-------- DOCUMENT TEXT --------

New Vauxhall Insignia GSi Sports Tourer 2018

The GSi badge makes another special appearance.

After 25 years of the first GSi badge appearing on a Vauxhall, the letters which symbolise the manufacturer’s high-performance models are back and this time it’s on the range-topping version of the new Insignia. It faces rivals like the Ford Mondeo Estate and the Skoda Superb – but will Vauxhall’s latest GSi prove its worth on the market?

The Insignia GSi is available in two body styles: The Grand Sport hatch and the Sports Tourer estate, also a choice of two engines: a 207 bhp bi-turbodiesel or a 256bhp single-turbo petrol four.
Due to it including sports suspension, the GSi sits 10mm lower than a regular model and its 20-inch alloys, bespoke bumpers and sills, LED headlights and pristine exhaust pipes all make it stand out from lesser Insignias.
Inside, the model includes excellent leather sports front seats and the flat-bottomed steering wheel are also unique to the GSi, as is the head-up display.
The overall cabin is very spacious, with there being miles of space in the back. It’s roomy in the boot too, with 560 litres of capacity available. That’s more than in a Ford Mondeo estate (500 litres), although a Skoda Superb estate’s boot offers an additional 100 litres.
The engine is a 2.0-litre Bi-turbo four-cylinder diesel that develops 207bhp and 354lb ft of torque sent to all four wheels via an eight-speed automatic transmission (this is the first to ever be fitted to a Vauxhall). There’s also a twin-clutch differential at the rear axle – this allows more torque to be sent to the outside rear wheel during cornering.
When you first drive off in this ‘sports model’, you might think what is all this fuss about. The eight-speed automatic transmission is quite slow to get the car moving, so it’s not that neat in stop-start traffic.

-------- SUPPLIED DATA --------

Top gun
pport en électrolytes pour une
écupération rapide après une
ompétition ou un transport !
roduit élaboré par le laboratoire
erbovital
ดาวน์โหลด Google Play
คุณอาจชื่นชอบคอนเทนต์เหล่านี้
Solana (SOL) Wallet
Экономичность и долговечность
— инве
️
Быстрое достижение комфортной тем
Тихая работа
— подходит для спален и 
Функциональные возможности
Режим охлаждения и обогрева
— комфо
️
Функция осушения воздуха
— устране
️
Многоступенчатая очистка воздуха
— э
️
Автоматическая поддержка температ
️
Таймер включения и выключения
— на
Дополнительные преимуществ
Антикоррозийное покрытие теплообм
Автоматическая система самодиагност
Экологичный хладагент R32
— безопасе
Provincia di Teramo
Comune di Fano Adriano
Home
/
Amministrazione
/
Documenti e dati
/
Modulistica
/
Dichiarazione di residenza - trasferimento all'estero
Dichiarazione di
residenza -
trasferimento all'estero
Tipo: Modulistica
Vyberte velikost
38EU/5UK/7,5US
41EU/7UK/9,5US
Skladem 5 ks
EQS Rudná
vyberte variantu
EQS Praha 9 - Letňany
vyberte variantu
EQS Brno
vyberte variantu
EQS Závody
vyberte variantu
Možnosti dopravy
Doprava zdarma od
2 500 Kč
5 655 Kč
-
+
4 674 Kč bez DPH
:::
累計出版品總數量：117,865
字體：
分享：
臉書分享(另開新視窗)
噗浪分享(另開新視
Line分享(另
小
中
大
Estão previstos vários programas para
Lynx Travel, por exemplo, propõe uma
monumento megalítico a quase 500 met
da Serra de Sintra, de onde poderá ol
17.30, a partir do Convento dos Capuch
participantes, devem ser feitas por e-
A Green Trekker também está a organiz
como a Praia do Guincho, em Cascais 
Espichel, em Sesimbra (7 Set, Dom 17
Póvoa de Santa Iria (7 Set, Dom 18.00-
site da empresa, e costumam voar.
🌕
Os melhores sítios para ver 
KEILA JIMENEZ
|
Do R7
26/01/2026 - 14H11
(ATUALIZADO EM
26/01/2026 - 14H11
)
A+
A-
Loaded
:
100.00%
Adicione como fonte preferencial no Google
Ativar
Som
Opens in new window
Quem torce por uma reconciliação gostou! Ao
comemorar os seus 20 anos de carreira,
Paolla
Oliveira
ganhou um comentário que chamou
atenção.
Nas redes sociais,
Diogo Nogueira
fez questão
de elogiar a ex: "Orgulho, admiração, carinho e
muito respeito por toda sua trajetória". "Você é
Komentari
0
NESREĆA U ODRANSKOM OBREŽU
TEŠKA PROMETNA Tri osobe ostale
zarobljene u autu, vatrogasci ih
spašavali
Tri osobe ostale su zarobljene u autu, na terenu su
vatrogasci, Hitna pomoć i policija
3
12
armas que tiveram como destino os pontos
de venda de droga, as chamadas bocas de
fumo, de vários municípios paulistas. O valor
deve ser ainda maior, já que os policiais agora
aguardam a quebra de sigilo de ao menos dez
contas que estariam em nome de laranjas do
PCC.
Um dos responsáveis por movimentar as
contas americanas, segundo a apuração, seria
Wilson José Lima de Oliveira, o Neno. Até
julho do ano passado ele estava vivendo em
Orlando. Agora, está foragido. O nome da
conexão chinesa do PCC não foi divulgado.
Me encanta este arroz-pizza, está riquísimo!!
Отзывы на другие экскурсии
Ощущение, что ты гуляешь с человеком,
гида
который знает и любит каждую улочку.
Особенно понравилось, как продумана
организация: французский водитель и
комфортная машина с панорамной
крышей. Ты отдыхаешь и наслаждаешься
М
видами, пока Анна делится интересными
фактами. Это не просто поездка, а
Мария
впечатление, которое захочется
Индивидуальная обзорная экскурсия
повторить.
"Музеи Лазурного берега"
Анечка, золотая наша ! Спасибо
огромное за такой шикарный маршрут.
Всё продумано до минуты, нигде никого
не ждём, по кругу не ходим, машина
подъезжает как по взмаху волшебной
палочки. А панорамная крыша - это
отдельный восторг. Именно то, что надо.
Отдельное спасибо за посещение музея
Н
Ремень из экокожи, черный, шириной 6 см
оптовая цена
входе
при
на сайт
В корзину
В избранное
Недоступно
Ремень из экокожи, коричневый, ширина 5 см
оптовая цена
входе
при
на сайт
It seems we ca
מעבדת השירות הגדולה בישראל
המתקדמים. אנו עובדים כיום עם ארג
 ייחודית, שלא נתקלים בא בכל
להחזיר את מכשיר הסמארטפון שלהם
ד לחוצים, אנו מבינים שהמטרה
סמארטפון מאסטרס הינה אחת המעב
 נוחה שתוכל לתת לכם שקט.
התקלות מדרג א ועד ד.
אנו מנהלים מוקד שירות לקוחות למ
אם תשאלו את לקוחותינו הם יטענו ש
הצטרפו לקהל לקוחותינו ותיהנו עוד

--------

● WORK INSTRUCTIONS
1: Answer these questions using the Insignia GSi article:
(a) How much lower does the GSi sit than a regular model?
(b) How many liters of boot space does the Insignia offer?
(c) How many speeds does the automatic transmission have?
2: Reproduce everything in the Insignia GSi article from "The overall cabin" down to "additional 100 litres.".
The listing isn't needed for any of this.

● OUTPUTS IN ORDER
1:
(a) 10mm
(b) 560 liters
(c) Eight

2:
The overall cabin is very spacious, with there being miles of space in the back. It’s roomy in the boot too, with 560 litres of capacity available. That’s more than in a Ford Mondeo estate (500 litres), although a Skoda Superb estate’s boot offers an additional 100 litres.